Document section:

※

It's recommended by USA Cycling that kids not specialize in cycling until after puberty and into their mid to late teens. It would help to prevent the kid from burning out in his early twenties.
Find a coach who knows what they are doing with young athletes.
Most definitely, Rowan is right to suggest that.
05-04-05, 04:34 AM
Yeah be careful about training to hard to young...i am a lightweight rower at university in UK, and in my first year out of the juniors i got completely overtrained. i did move clubs to the most succesful rowing club in england in henley and the training was simply too intense. also there were so many internationals that i didnt get the kind of attention i was used to getting to develop my technique etc. as a result i was out completely shagged for 3 months and a year and a half afterward my immune system is still no where near as good as it was. eg in my last year of juniors i did not miss one day training, after being overtrained 6 months after it i was ill almost every other week. so be very very very careful about training...dont get too excited and **** up like i did.

※

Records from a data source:

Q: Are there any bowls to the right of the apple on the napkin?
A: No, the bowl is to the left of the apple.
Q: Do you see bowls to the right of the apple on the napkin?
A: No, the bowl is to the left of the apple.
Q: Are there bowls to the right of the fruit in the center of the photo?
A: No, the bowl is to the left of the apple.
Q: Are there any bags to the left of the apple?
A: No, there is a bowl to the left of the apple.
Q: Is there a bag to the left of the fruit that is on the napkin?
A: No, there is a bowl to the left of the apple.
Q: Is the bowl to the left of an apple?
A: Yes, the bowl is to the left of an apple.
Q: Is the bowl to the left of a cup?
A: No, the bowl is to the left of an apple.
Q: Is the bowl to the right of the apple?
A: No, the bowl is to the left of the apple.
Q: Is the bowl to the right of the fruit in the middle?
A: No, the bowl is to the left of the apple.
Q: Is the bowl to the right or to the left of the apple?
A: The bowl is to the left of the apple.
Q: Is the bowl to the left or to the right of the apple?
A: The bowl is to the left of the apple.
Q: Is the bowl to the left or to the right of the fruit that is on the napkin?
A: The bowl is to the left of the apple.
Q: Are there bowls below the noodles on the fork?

※

Work instructions:
a) Answer these questions about the forum thread on training young athletes.
(i) Until what age does USA Cycling recommend kids hold off on specializing in cycling?
(ii) What sport does the university poster take part in?
(iii) How long was that poster out after becoming overtrained?
b) Continue the forum thread on training young athletes from its last sentence.

Exercise responses:
a)
(i) Until after puberty and into their mid to late teens.
(ii) Lightweight rowing.
(iii) Three months.

b)
p.s the years of cumalative training does make an incredible difference, individuals that have trained for 10years plus have a much greater aerobic capacity.
so just chill out with the training...you time will come ( much easier said..than done.) :o
also there were so many internationals that i didnt get the kind of attention i was used to getting to develop my technique etc.
The one thing ignored by go-get coaches whose only focus is fitness.
The first thing to disappear when fatigue sets in is style/technique/form. Doesn't matter if it's 100 metres or 1000km. Concentrating on keeping form when fatigued is one of the most important parts of training to achieve injury-free success... in my very humble opinion.
Some of the best natural athletes that I have ever known walked away from all sports entirely before they even got out of high school. Some had extinuating circumstances that contributed to their decision - like parents who pushed them too hard, unskilled or unscrupulous coaches who took advantage of their gifts, or where injuries kept them from realizing their full potential. Good coaching can really help, but it isn't always easy to find.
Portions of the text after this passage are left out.